In December 1911, King George-V proclaimed the transfer of the capital of India from Calcutta to Delhi. In 1912, Lord Hardinge deputed Sir E. Lutyens to select a site for the central buildings. The team recommended the Raisina Hill, a slight elevation south of Delhi, as the ideal site. In 1913, Sir Herbert Baker joined Lutyens as collaborator and was made responsible for the Legislative Council building and the Secretariat, while Lutyens concentrated on the Viceroy's house.

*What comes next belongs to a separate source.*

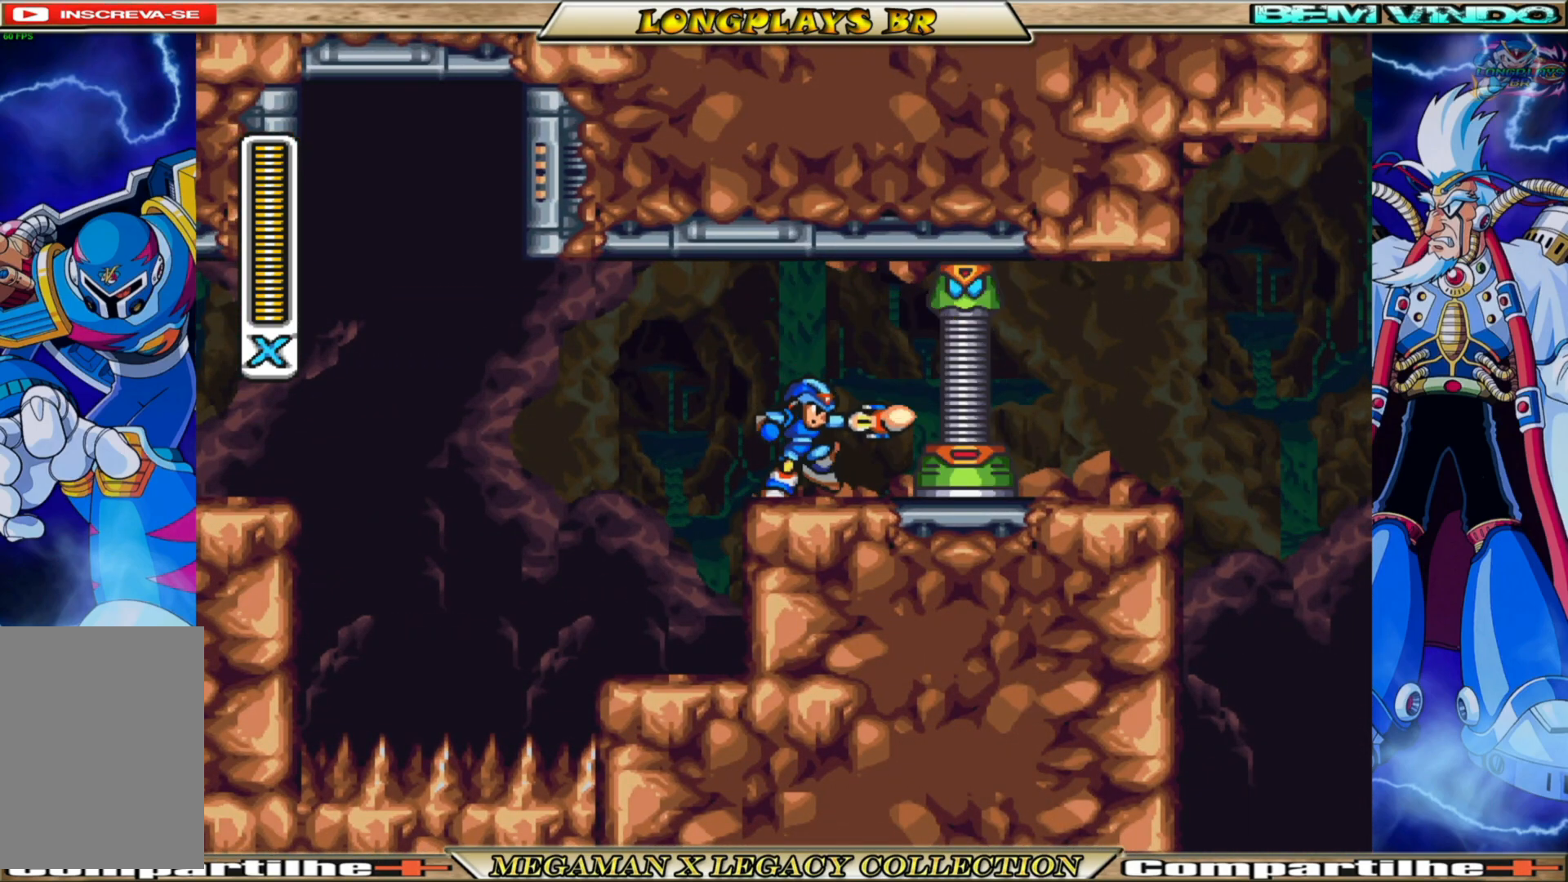
{"buttons": ["X"], "left_stick": "center", "right_stick": "center", "events": [[67, "X", "up"], [183, "A", "down"], [317, "X", "down"], [400, "A", "up"], [400, "X", "up"], [500, "X", "down"]]}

The founding of New Delhi was a measure of imperial policy towards the ideal of establishing a monumental architectural expression of British imperial might. There was much extravagance and some sacrifice of comfort to outward grandeur, some pretentious borrowings of Islamic pavilions and Buddhist railings, some imitation of Hindu ornaments and brackets. Yet it must be said that Lutyens added the refinement of ancient Indian architecture to the ostentation and magnificence expressive of the imperial majesty and power.

The Central Secretariat complex, extending from the Viceregal Lodge (now Rashtrapati Bhawan), is even today one of the best examples of large scale urban design for boldness of conception as well as actual realisation. The architectural integrity of the whole complex, besides its harmony in scale and composition, is a tribute to its great architect, Sir E. Lutyens. The Viceregal Lodge presents the peculiar English splendour, expressing, perhaps for the last time, the "spirit of aristocracy in the language of a dwelling".

The outstanding examples of late baroque-style Christian churches in Goa deserve special mention besides the Cathedral at Shimla, many old churches in Madras and the St. Paul's Cathedral at Calcutta built by Bishop Wilson at his own expense. Victoria Memorial, the noblest monument in Calcutta, is built of white Jodhpur marble.